Mi sa che vi siete persi il vialone che costeggia il fiume con 5 o 6 chilometri di muro originale ancora in piedi…(non mi ricordo come si chiama la via. Fra l’altro d’estate ci sono dei locali veramente fighi fra il muro e il fiume…
Quando siamo andati quest’estate io e anna ci siamo fatti da checkpoint charlie, fino a quella via famosa, seguendo il tracciato del muro, una camminata tanto figa quanto infinita.
E mi sono dimenticato di mettervi in guardia dal museo ebraico…un pacco clamoroso.
Per il resto…io ci torno per la terza volta prima dell’estate.

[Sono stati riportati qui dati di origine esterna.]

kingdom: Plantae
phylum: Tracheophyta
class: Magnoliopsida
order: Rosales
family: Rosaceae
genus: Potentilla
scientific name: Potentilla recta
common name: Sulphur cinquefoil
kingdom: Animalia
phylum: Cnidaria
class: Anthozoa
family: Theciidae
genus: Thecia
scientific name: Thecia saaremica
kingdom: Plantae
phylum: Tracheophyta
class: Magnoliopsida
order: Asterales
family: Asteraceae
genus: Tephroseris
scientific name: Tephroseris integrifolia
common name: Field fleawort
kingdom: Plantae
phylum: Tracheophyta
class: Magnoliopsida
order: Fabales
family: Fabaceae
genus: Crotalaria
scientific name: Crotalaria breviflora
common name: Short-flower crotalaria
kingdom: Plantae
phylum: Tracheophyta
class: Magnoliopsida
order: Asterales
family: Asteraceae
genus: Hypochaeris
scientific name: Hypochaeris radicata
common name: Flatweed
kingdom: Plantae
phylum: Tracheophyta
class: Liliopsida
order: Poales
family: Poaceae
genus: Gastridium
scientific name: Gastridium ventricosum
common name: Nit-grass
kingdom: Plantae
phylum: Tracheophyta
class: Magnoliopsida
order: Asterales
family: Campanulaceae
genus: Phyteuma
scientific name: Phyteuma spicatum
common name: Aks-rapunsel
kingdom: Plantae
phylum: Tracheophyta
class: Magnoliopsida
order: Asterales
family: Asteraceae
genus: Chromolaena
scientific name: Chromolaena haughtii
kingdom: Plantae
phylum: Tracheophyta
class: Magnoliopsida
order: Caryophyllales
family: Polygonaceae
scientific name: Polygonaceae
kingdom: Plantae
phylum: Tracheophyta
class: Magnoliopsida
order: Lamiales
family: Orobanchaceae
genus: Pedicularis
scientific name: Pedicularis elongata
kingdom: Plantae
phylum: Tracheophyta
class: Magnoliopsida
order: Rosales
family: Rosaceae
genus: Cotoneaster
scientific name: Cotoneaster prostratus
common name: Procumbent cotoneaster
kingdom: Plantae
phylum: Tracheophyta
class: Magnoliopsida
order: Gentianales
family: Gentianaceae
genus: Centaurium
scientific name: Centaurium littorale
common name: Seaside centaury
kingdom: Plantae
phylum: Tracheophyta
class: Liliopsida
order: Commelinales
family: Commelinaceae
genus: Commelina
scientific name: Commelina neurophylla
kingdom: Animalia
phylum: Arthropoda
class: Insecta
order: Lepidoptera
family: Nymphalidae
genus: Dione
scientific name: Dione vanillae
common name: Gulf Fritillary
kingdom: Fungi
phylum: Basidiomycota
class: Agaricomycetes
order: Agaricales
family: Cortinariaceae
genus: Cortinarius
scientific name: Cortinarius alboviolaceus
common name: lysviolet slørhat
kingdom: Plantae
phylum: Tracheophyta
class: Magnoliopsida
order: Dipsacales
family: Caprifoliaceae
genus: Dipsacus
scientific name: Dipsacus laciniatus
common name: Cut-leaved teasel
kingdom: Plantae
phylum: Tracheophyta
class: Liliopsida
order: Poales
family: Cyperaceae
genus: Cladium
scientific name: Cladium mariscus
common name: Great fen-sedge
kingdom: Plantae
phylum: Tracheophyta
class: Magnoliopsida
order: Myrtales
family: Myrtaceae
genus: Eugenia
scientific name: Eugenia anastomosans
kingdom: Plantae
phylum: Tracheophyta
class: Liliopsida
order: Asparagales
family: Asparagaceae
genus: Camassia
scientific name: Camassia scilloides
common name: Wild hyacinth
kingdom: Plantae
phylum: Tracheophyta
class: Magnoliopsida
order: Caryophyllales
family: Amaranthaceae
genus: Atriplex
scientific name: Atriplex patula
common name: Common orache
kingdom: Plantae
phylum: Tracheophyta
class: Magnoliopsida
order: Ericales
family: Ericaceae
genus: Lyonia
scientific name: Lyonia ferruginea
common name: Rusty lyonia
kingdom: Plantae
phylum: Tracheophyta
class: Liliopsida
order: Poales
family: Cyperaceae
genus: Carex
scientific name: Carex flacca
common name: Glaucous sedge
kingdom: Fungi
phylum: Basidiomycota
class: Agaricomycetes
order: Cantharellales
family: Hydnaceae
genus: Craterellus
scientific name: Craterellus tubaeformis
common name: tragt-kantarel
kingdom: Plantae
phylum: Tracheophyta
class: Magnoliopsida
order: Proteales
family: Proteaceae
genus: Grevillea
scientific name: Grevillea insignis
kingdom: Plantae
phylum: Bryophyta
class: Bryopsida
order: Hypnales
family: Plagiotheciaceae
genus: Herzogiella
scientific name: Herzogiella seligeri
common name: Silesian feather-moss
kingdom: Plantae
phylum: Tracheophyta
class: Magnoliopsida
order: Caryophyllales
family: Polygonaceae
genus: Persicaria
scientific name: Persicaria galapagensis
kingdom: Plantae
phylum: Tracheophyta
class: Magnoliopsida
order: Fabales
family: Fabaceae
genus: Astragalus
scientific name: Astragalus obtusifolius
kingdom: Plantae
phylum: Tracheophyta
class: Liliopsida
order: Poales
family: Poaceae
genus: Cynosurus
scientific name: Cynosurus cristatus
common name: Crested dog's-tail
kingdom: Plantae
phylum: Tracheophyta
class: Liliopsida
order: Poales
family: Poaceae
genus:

Sì, sappiamo di esserci persi quel tratto di muro. Abbiamo in realtà anche provato a cercarlo, ma con pochi risultati.
Il museo ebraico non credo avrei potuto schivarlo anche se avvertito, conoscendo la mia morosa.
Anche io vorrei tornarci tra qualche tempo (magari 2009), con un approccio meno turistico..
Trovandomi quotidianamente di fronte a testi che denigrano lo “sguardo del turista” credo di capire cosa non ti abbia convinto di una città che mi ha sempre stuzzicato ma non troppo (e comunque, da maggio in avanti.sono un animale senza pelliccia)(in ogni caso,il natale con le sue luminarie mi lascia sempre un po’ perplesso).
Alle volte però il confine tra “turista” e abitante è più sottile di quello che si pensi, e più nella testa di chi viaggia che in quella di chi riceve visite.
E le guide turistiche sono uno dei più utilmente-perversi meccanismi di condizionamento dell’esperienza di vacanza:non lasciare che vincano loro!
Se riuscissi a perderti in un quartiere che non conosci avresti fatto tombola!
Con buona pace degli architetti.
(a me le foto sono piaciute, per quel che conta)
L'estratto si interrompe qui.